Circuit breakers and exponential backoff prevent your requests from being blocked.

📊 Real-time Statistics

Monitor decoder performance, success rates, and strategy effectiveness.

⚡ Parallel Processing

Batch operations use concurrent processing for faster results.

🔍 Intelligent Detection

Automatically identifies and skips non-Google News URLs.

Cache Layers

Cache Type Speed Persistence Scope
In-Memory Fastest Session only Current process
File Cache Fast Permanent Local machine
Supabase Moderate Permanent All instances

Decoding Strategies

The decoder uses multiple strategies in sequence. If one fails, the next is automatically tried:

1. Google News Decoder (Primary)

How it works: Uses Google's internal API endpoints to decode URLs officially.

Pros: Most reliable and accurate method

Cons: Subject to rate limiting

Success Rate: ~85-90%

2. Regex Extraction

How it works: Extracts URLs from query parameters using pattern matching.
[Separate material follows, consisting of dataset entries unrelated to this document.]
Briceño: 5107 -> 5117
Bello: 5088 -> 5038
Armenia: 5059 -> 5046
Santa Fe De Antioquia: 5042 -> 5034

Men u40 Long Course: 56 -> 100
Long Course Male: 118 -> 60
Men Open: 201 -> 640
Pros: Very fast, no network requests

Cons: Only works with specific URL formats

Success Rate: ~60-70%

3. HTTP Redirect Following

How it works: Follows the HTTP redirect chain to find the final destination.
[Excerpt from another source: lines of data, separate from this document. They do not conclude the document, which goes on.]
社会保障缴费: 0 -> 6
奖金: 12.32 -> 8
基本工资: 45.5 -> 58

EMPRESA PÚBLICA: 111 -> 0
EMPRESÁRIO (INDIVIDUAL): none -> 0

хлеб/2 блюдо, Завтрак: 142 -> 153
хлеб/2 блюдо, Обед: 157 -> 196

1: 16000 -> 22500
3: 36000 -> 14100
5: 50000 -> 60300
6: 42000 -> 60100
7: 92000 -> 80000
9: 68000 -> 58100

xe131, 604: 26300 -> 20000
Pros: Works with redirect-based URLs

Cons: Slower, requires network requests

Success Rate: ~40-50%

4. HTML Parsing

How it works: Downloads the page and extracts canonical URLs from meta tags.

Pros: Can find URLs embedded in page content

Cons: Slowest method, bandwidth intensive

Success Rate: ~30-40%

How to Use URL Decoding

In Web Search

  1. Navigate to the search page
  2. Enter your search query
  3. Enable the "Decode URLs" checkbox in Advanced Options
  4. Optionally adjust the decode delay (default: 1.5s)
  5. Click Search
Note: URL decoding will increase search time, especially for large result sets. The delay is necessary to avoid rate limiting.

Understanding the Results

When URL decoding is enabled, you'll see:

  • Decoded URLs: Original publisher links in search results
  • Resolution Summary: Statistics showing successful/failed decodings
  • Cache Performance: How many URLs were retrieved from cache
  • Circuit Breaker Status: Whether rate limiting is active

Optimization Tips

  • Start with smaller result sets (max: 50) to build up the cache
  • Use conservative mode for important searches
  • Check cache statistics to understand performance
  • If you see "sorry" URLs, wait a few minutes before retrying

API Reference

Search API with URL Decoding

GET /api/search?q=your+query&decode_urls=true&decode_delay=1.5&conservative=false

Parameters:

Parameter Type Default Description
decode_urls boolean false Enable URL decoding
decode_delay float 1.5 Delay between decode requests (seconds)
conservative boolean false Use conservative rate limiting

Response Format

{ "results": [ { "title": "Article Title", "url": "https://originalpublisher.com/article", "url_decoded": true, "published": "2024-06-27T10:30:00Z", "source": "Publisher Name" } ], "metadata": { "total": 50, "url_resolution": { "resolved": 45, "failed": 5, "cache_hits": 30, "circuit_breaker": false } } }

Troubleshooting

Common Issues

🚫 Getting "Sorry" URLs

Cause: Google has rate-limited your requests

Solution:

  • Wait 5-10 minutes before retrying
  • Use conservative mode (--conservative flag)
  • Increase decode delay to 3+ seconds
  • Reduce batch size

🐌 Slow Decoding Performance

Cause: No cache hits, all URLs being decoded fresh

Solution:

  • Start with smaller batches to build cache
  • Reuse similar queries to benefit from cache
  • Check cache statistics

❌ Circuit Breaker Tripped

Cause: Too many consecutive failures

Solution:

  • Wait for cooldown period (60-300 seconds)
  • Check problematic URLs list
  • Use different search queries

Cache Management

Cache files are stored in:

~/.cache/vietnews/url_resolution_cache.json # Decoded URLs ~/.cache/vietnews/problematic_urls.txt # Blacklisted URLs ~/.cache/vietnews/circuit_breaker_state.json # Circuit breaker state
To reset the decoder: Delete these cache files and restart the application.